**Required tasks:**
1: In the forum discussion about Margaret Thatcher, what share of British coal mines were losing money in 1983?
2: Please echo the forum discussion about Margaret Thatcher word for word, starting with "Anything that said" and going on through "I say more?".
3: Carry on the forum discussion about Margaret Thatcher from the point where it stops.

**Document extract:**
________________________
Then the iron lady came in, swung her handbag at all of them and eventually the country was prosperous again. Ok it may have been painful at some points along the way but seriously, what other option was there?

 

Nope, she had her faults like all politicians but she saved this country from being flushed down the pan and there's no persuading me otherwise.

 

 

Looks like were on opposite sides of the line Mr Vista. She created the selfish me,me,me society. She destroyed this countries infrastructure (the family silver as Mc Millan described it) and as you say there's no persuading me otherwise. The most infamous pm of all time.

Posted
What if Norway decided it wanted the Shetland islands?

 

Well thats easy to answer, they would turn it into a massive race track like Gatebil and roar around in cossie powered mk1/2 escorts scarying the sheep to death 8)8)

 

Sounds great to me :mrgreen::mrgreen::mrgreen:

Posted
That's ok mate, the world would be a very dull place if we all saw things in the same light.

 

Plus you can't help being wrong :wink::mrgreen:

 

Neither can you :mrgreen::beer:

Posted

ok i agre with some of what your all saying but thatcher fooked the country and heres why yes vista your right the unions had to much power and they needed to be stoped but she sold every thing that was british to pay of debts ok good idea but what about the future if she would have spent a little money the tranins gas and mining and other industrys could have made money she didnt think about the miners at all in its hay day we had 186 mines in the uk producing over 130k tones of coal a year from 1984 to 1985 she closed 97 of them yes she had her resons but she put 27000 people on the rock and roll what about there families and there comunites she didnt think about it becouse she didnt care it didnt mater what the miners did thatcher was going to close them any way now in the uk we have 6 mines still open producing about 18k tones of coal a year and we buy in from other countys 45k tones a year think about that plus if you got anything with made in england on you new it was bloody good and thatcher took the lot of us and even the great out of great britain she only thought of the middle class and uper class the lower class could have fook all as far as she was concernd and Scargill was only in it to line his own pocket he walked away a very ritch man

Posted

Anything that said made in Britain on it usually broke or fell to bits.

Look how wonderful Ford cars were, they came out of the factory rusting.

A friend of mine bought an Escort brand new. Within 3 years it was so rotten it had to be scrapped.

Mk3 Cortinas dissolved before your eyes.

Triumph motorbikes, oil came out quicker than you could get it in.

British Leyland invented the Allegro. Need I say more?

 

 

In 1983 75% of British coal mines were losing money. Why keep them open anyway. Coal was much cheaper from abroad.
________________________
**Given material:**
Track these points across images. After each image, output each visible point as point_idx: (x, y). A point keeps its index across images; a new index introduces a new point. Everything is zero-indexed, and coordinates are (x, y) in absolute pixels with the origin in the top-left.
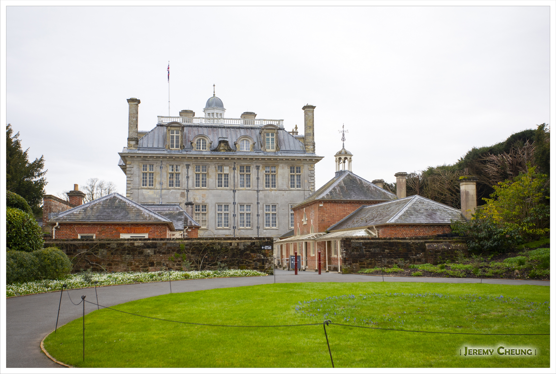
________________________
**List of answers:**
1: 75%

2:
Anything that said made in Britain on it usually broke or fell to bits.

Look how wonderful Ford cars were, they came out of the factory rusting.

A friend of mine bought an Escort brand new. Within 3 years it was so rotten it had to be scrapped.

Mk3 Cortinas dissolved before your eyes.

Triumph motorbikes, oil came out quicker than you could get it in.

British Leyland invented the Allegro. Need I say more?

3:
Posted

I was an AEU shop steward at 20. I was a copper at 22 and I was at the 'Battle for Orgreave' The first 3 days, we the Police, played football against the miners, and all had a good push and a shove when the trucks rolled in and out.

Then the mood changed, coaches full of radical rent a mob and students arrived, we, the Police, got paint stripper gel in bags was thrown at us, burning cars were rolled down the hill at us, we had bricks and broken drainage pipes thrown at us, this is all forgotten now, only footage of the the notorious mounted charges are shown. As a trade unionist it broke my heart to see the miners sold down the river by their leaders. I heard a quote " Arthur Scargill started the strike with a big union and a small house, but ended up with a small union and a big house". I saw miners on the bread line being given strike pay by a union rep driving an Jag XJS!! It was a shocking time, but it allowed me to save up for the deposit on my house, called Camelot, because it was made possble by the Knights of 'King Arthur'. Say what you want about Margaret Thatcher, Scargill appeared intent on bringing down the British Government, so she was being backed into a corner.

Posted
Anything that said made in Britain on it usually broke or fell to bits.

Look how wonderful Ford cars were, they came out of the factory rusting.

A friend of mine bought an Escort brand new. Within 3 years it was so rotten it had to be scrapped.

Mk3 Cortinas dissolved before your eyes.

Triumph motorbikes, oil came out quicker than you could get it in.

British Leyland invented the Allegro. Need I say more?

.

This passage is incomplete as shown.